Having written your processing code to work on an arbitrary iterator range, you could then even write a custom iterator (not as hard as it sounds, basically just an object with some standard typedefs, and operator ++/*/=/==/!= overloaded to get a forward-only iterator) that takes care of advancing to the next fragment each time it hit the end of the one it's working on, skipping over whitespace (I assume that's what you meant by trim). That you never had to assemble the whole string contiguously at all. Whether or not this would be a win depends on how many fragments/how large of fragments you have. This is essentially what the SGI rope mentioned by Martin York is: a string where append forms a linked list of fragments instead of a contiguous buffer, which is thus suitable for much longer values.
UPDATE (since I still see occasional upvotes on this answer):
C++17 introduces another choice: std::string_view, which replaced std::string in many function signatures, is a non-owning reference to a character data.
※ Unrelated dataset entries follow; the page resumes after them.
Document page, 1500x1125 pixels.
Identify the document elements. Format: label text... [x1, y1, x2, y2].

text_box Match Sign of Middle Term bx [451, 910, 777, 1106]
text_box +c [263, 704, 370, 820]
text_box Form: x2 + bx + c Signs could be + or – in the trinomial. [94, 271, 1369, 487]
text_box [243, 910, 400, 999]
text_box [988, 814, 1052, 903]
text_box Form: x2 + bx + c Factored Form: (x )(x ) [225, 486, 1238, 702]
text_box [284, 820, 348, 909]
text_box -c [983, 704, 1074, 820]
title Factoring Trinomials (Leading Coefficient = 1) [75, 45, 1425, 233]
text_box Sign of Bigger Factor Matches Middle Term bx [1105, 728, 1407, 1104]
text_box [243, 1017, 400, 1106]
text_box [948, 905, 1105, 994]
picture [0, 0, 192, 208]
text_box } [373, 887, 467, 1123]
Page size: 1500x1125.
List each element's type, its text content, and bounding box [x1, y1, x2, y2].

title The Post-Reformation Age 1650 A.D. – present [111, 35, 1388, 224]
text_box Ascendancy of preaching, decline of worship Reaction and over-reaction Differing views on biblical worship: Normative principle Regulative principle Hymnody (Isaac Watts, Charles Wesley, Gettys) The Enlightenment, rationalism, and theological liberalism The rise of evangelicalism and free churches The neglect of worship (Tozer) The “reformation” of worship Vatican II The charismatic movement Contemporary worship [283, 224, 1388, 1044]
It is implicitly convertible from std::string, but can also be explicitly constructed from contiguous data owned somewhere else, avoiding the unnecessary copying std::string imposes.
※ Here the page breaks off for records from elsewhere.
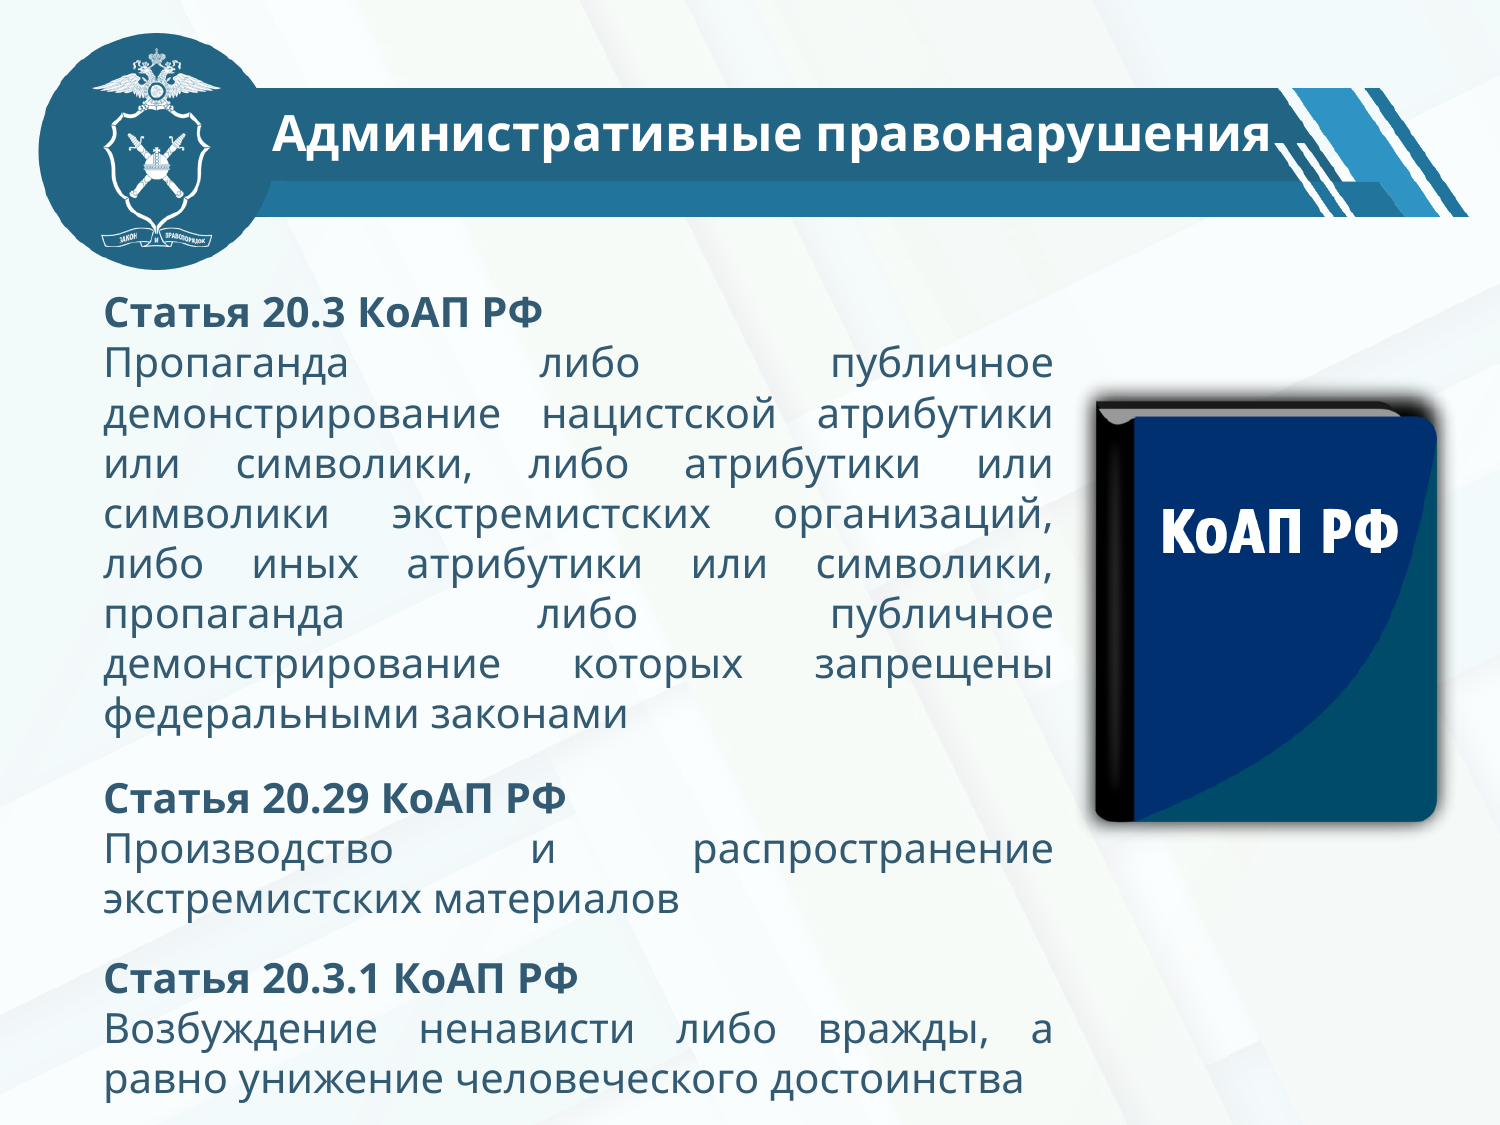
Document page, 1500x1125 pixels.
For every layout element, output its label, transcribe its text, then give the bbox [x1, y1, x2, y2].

text_box Административные правонарушения [175, 93, 1369, 169]
text_box Статья 20.3 КоАП РФ Пропаганда либо публичное демонстрирование нацистской атрибутики или символики, либо атрибутики или символики экстремистских организаций, либо иных атрибутики или символики, пропаганда либо публичное демонстрирование которых запрещены федеральными законами Статья 20.29 КоАП РФ Производство и распространение экстремистских материалов Статья 20.3.1 КоАП РФ Возбуждение ненависти либо вражды, а равно унижение человеческого достоинства [88, 278, 1069, 1109]
picture [0, 0, 1500, 1125]
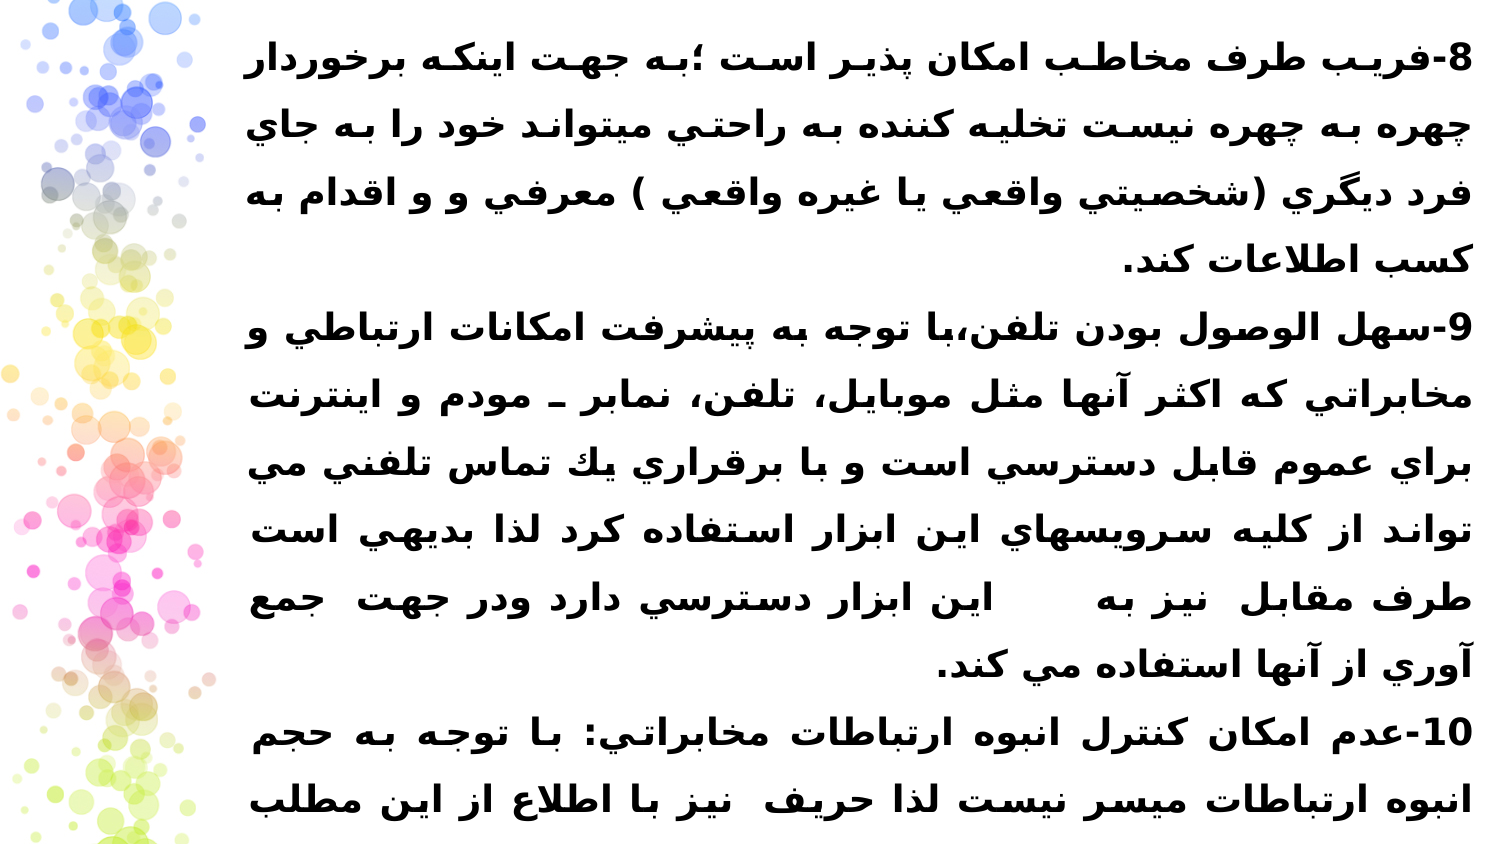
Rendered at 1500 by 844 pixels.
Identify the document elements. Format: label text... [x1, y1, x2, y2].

text_box 8-فريب طرف مخاطب امكان پذير است ؛به جهت اينكه برخوردار چهره به چهره نيست تخليه كننده به راحتي ميتواند خود را به جاي فرد ديگري (شخصيتي واقعي يا غيره واقعي ) معرفي و و اقدام به كسب اطلاعات كند. 9-سهل الوصول بودن تلفن،با توجه به پيشرفت امكانات ارتباطي و مخابراتي كه اكثر آنها مثل موبايل، تلفن، نمابر ـ مودم و اينترنت براي عموم قابل دسترسي است و با برقراري يك تماس تلفني مي تواند از كليه سرويسهاي اين ابزار استفاده كرد لذا بديهي است طرف مقابل نيز به اين ابزار دسترسي دارد ودر جهت جمع آوري از آنها استفاده مي كند. 10-عدم امكان كنترل انبوه ارتباطات مخابراتي: با توجه به حجم انبوه ارتباطات ميسر نيست لذا حريف نيز با اطلاع از اين مطلب سوء استفاده كرده و اقدام تخليه به تلفني مي كند. 11- عدم توجيه،كم شدن حساسيت يا فراموشي،اعتماد بي جا، مسامحه و سهل انگاري،ساده لوحي، عدم ذكاوت و بعضي ديگر از ضعفهاي تخليه شونده به موفقيت تخليه كننده كمك مي كند [230, 2, 1489, 844]
picture [0, 0, 1500, 844]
Is it at all possible to use a C++ string in step 1? If you use string::reserve(size_t), you can allocate a large enough buffer to prevent multiple heap allocations while appending the smaller strings, and then you can just use that same C++ string throughout all of the remaining steps.
See this link for more information on the reserve function.
To help with really big strings SGI has the class Rope in its STL.
Non standard but may be usefull.
http://www.sgi.com/tech/stl/Rope.html
Apparently rope is in the next version of the standard :-)
Note the developer joke. A rope is a big string. (Ha Ha) :-)
This is a lateral thinking answer, not directly addressing the question but "thinking" around it. Might be useful, might not...
Readonly processing of std::string doesn't really require a very complex subset of std::string's features. Is there a possibility that you could do search/replace on the code that performs all the processing on std::strings so it takes some other type instead? Start with a blank class:
class lightweight_string { };
Then replace all std::string references with lightweight_string. Perform a compilation to find out exactly what operations are needed on lightweight_string for it to act as a drop-in replacement. Then you can make your implementation work however you want.
Is each iteration independent enough that you can use the same std::string for each iteration? One would hope that your std::string implementation is smart enough to re-use memory if you assign a const char * to it when it was previously used for something else.
Assigning a char * into a std::string must always at least copy the data. Memory management is one of the main reasons to use std::string, so you won't be a able to override it.
In this case, might it be better to process the char* directly, instead of assigning it to a std::string.